What the task asks: Could you repeat the entries below exactly, but only from the line with "deze keer een" through the line with "die Darmbakterien dienen.", and without any picture?

[Collected data entries]
----------
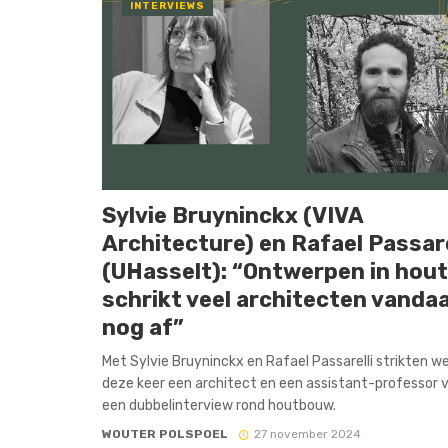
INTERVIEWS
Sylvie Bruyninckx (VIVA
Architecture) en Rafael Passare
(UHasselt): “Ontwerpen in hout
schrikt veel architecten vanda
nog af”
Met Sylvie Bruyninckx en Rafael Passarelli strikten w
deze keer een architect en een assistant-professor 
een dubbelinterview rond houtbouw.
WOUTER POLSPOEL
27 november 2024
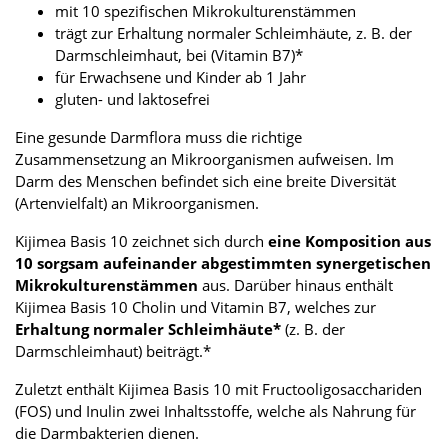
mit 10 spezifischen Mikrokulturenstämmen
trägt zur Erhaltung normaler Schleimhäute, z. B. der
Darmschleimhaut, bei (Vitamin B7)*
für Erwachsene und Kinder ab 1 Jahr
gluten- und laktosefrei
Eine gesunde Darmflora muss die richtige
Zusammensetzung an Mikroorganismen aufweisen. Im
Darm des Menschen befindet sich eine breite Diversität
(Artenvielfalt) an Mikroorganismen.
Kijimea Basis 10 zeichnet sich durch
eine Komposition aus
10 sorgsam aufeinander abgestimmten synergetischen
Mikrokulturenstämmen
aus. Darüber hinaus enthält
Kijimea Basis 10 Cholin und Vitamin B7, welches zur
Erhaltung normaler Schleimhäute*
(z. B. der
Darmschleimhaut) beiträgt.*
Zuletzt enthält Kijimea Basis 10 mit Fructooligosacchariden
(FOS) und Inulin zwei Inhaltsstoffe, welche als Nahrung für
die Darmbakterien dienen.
----------
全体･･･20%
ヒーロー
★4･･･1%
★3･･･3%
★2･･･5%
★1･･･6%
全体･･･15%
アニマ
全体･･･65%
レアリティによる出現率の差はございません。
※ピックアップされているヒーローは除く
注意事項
----------
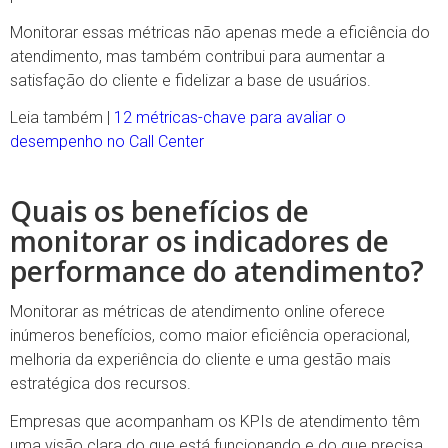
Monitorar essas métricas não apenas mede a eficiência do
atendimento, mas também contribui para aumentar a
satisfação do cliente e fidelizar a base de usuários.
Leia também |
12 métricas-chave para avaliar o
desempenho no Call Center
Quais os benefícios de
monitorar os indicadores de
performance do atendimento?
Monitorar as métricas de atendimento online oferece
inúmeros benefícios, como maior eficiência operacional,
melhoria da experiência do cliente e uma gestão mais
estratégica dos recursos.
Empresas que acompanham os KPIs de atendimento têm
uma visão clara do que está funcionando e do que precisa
----------
Task answer:
deze keer een architect en een assistant-professor 
een dubbelinterview rond houtbouw.
WOUTER POLSPOEL
27 november 2024
mit 10 spezifischen Mikrokulturenstämmen
trägt zur Erhaltung normaler Schleimhäute, z. B. der
Darmschleimhaut, bei (Vitamin B7)*
für Erwachsene und Kinder ab 1 Jahr
gluten- und laktosefrei
Eine gesunde Darmflora muss die richtige
Zusammensetzung an Mikroorganismen aufweisen. Im
Darm des Menschen befindet sich eine breite Diversität
(Artenvielfalt) an Mikroorganismen.
Kijimea Basis 10 zeichnet sich durch
eine Komposition aus
10 sorgsam aufeinander abgestimmten synergetischen
Mikrokulturenstämmen
aus. Darüber hinaus enthält
Kijimea Basis 10 Cholin und Vitamin B7, welches zur
Erhaltung normaler Schleimhäute*
(z. B. der
Darmschleimhaut) beiträgt.*
Zuletzt enthält Kijimea Basis 10 mit Fructooligosacchariden
(FOS) und Inulin zwei Inhaltsstoffe, welche als Nahrung für
die Darmbakterien dienen.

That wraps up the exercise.